As assessment theory and practice have evolved in the last 15 years, assessment designers and psychometricians have developed measurement models and practices that help us illuminate examinee processing of test items and other assessment activities. These developments include cognitive-diagnostic modeling (e.g., Rupp, Templin, & Henson, 2010), models of examinee thinking (e.g., Leighton & Gierl, 2007), and principled approaches to assessment design, development, and implementation (e.g., Ferrara, Lai, Reilly, & Nichols, 2016). The common goal of illuminating examinee thinking is enhance test score interpretation by uncovering why examinees responded successfully or unsuccessfully to items on an assessment in addition to whether they responded successfully. Test item development is as much art as it is science—maybe a “dark art,” as John Bormuth (1970) called it long ago. Principled approaches to design, development, and implementation shed light on examinee thinking and bring more science into the art of test item development. How so?
The most widely known principled approaches—Evidence-Centered Design, Cognitive Design Systems, Assessment Engineering, the BEAR Assessment System, and Principled Design for Efficacy—share common, foundational elements. These elements focus sharply on examinee thinking, with the goal of enhancing the validity of inferences we make from test scores about what examinees know and can do as well as their degree of achievement and competence. Table 1 from our chapter, Principled Approaches to Assessment Design, Development, and Implementation: Cognition in Score Interpretation and Use, makes the common elements plain.
Foundation and Organizing Elements of Principled Approaches to Assessment Design, Development, and Implementation and their Relationship to the Assessment Triangle
|Framework Elements||Assessment Triangle Alignment|
|Ongoing accumulation of evidence to support validity arguments||Overall evidentiary reasoning goal|
|Clearly defined assessment targets||Cognition|
|Statement of intended score interpretations and uses||Cognition|
|Model of cognition, learning, or performance||Cognition|
|Aligned measurement models and reporting scales||Interpretation|
|Manipulation of assessment activities to align with assessment targets and intended score interpretations and uses||Observation|
From Ferrara et al. (2016). Used with permission.
The dual focus on cognition and gathering evidence to support intended score interpretations and uses enables assessment designers to illuminate examinee thinking.

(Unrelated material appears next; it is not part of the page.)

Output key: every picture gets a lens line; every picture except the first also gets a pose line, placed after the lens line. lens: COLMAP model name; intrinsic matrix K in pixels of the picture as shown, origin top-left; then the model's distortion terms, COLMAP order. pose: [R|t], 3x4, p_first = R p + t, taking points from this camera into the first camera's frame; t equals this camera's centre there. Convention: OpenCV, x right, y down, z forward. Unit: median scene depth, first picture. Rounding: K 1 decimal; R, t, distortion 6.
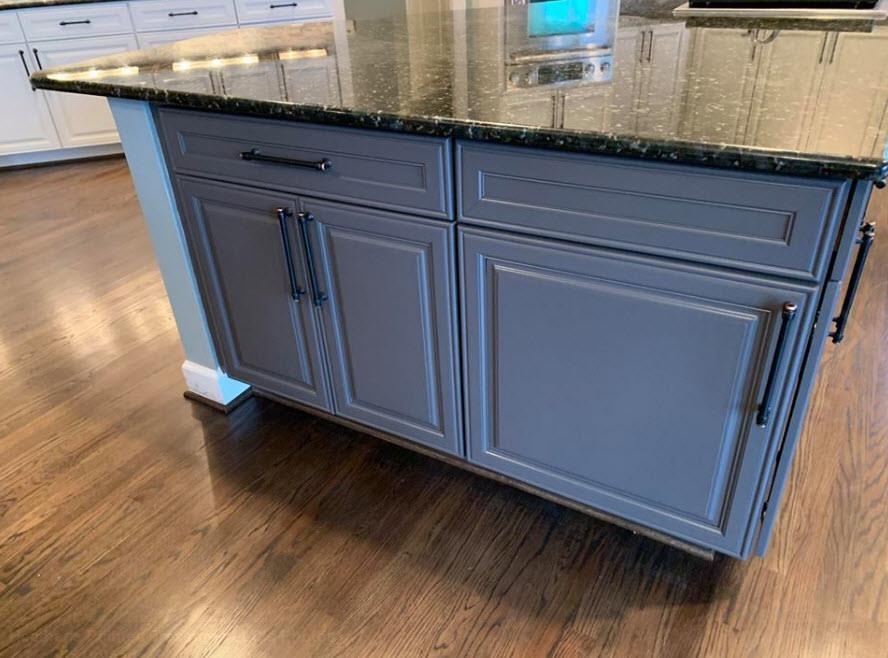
lens RADIAL K [[679.3, 0, 442.9], [0, 679.3, 328.0], [0, 0, 1]] dist [0.026393, -0.025614]
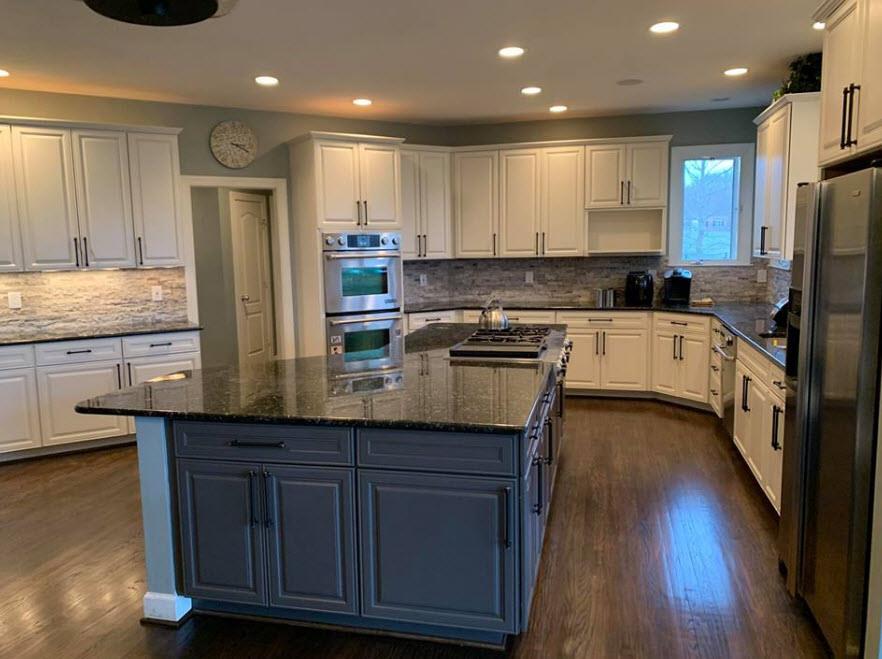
lens RADIAL K [[674.7, 0, 438.7], [0, 674.7, 326.9], [0, 0, 1]] dist [0.026393, -0.025614]
pose [[0.955145, -0.004789, 0.296099, -0.251603], [0.127685, 0.908813, -0.397184, 0.218563], [-0.267197, 0.417176, 0.868660, -0.734155]]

For example, specifying a model of cognition, learning, or performance helps guide design and development of assessment activities and ensures that assessment activities are aligned with the model of thinking and measurement models that undergird a test’s score reporting scale.
Test development organizations are implementing these principles into standard practice, probably incrementally rather than by tearing down current practices and retooling to implement new ones. Some tools of principled approaches—for example, task models and templates—may be in wide use as a way of providing more detailed item specifications than in the past. My co-authors and I have provided a framework for integrating principled practices into existing practices. We describe the framework, Principled Design for Efficacy (PDE), in our chapter. PDE is not intended as a competitor or replacement for more widely known models like ECD. Rather, we offer it as a framework to make incremental insertions into current practices, rather than tearing down and rebuilding. Figure 3 illustrates how assessment designers and program managers can build principled practices into existing ones.

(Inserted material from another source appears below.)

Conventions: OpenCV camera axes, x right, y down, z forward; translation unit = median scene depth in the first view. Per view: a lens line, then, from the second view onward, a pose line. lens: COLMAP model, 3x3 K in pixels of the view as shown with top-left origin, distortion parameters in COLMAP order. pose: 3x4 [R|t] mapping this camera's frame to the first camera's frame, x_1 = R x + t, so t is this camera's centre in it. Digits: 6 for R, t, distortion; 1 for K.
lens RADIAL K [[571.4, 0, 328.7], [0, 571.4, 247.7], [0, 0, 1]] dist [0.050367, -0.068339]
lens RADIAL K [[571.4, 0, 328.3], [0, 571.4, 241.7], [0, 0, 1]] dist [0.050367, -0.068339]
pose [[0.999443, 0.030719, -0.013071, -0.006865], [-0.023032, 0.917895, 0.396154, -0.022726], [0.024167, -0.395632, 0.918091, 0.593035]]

Figure 3. Conventional processes (white boxes) and processes based on principled approaches (foundational elements are numbered in the three grey boxes with grey background) for assessment design, development, and implementation showing overlap and differences. From Ferrara et al. (2016). Used with permission.
There is general agreement in the testing field that illuminating examinee cognition improves assessment design and development, the quality of assessments and the information about examinees that they provide, and enhances evidence for validity arguments to support intended score interpretations and uses. The Handbook on Cognition and Assessment shows us how to get there.
Bormuth, J. R. (1970). On the theory of achievement test items. Chicago: The University of Chicago Press.
Ferrara, S., Lai, E., Reilly, A., & Nichols. (2016). Principled approaches to assessment design, development, and implementation: Cognition in score interpretation and use. In A. A. Rupp and J. P. Leighton (Eds.), The Handbook on cognition and assessment: Frameworks, methodologies, & applications (pp. 41-74). Malden, MA: Wiley.
Leighton, J. P., & Gierl, M. J. (2007). Defining and evaluating models of cognition used in educational measurement to make inferences about examinees’ thinking processes. Educational Measurement: Issues and Practice, 26(2) 3-16.
Rupp, A. A., Templin, J., & Henson, R. A. (2010). Diagnostic measurement: theory, methods, and applications. New York: Guilford Press.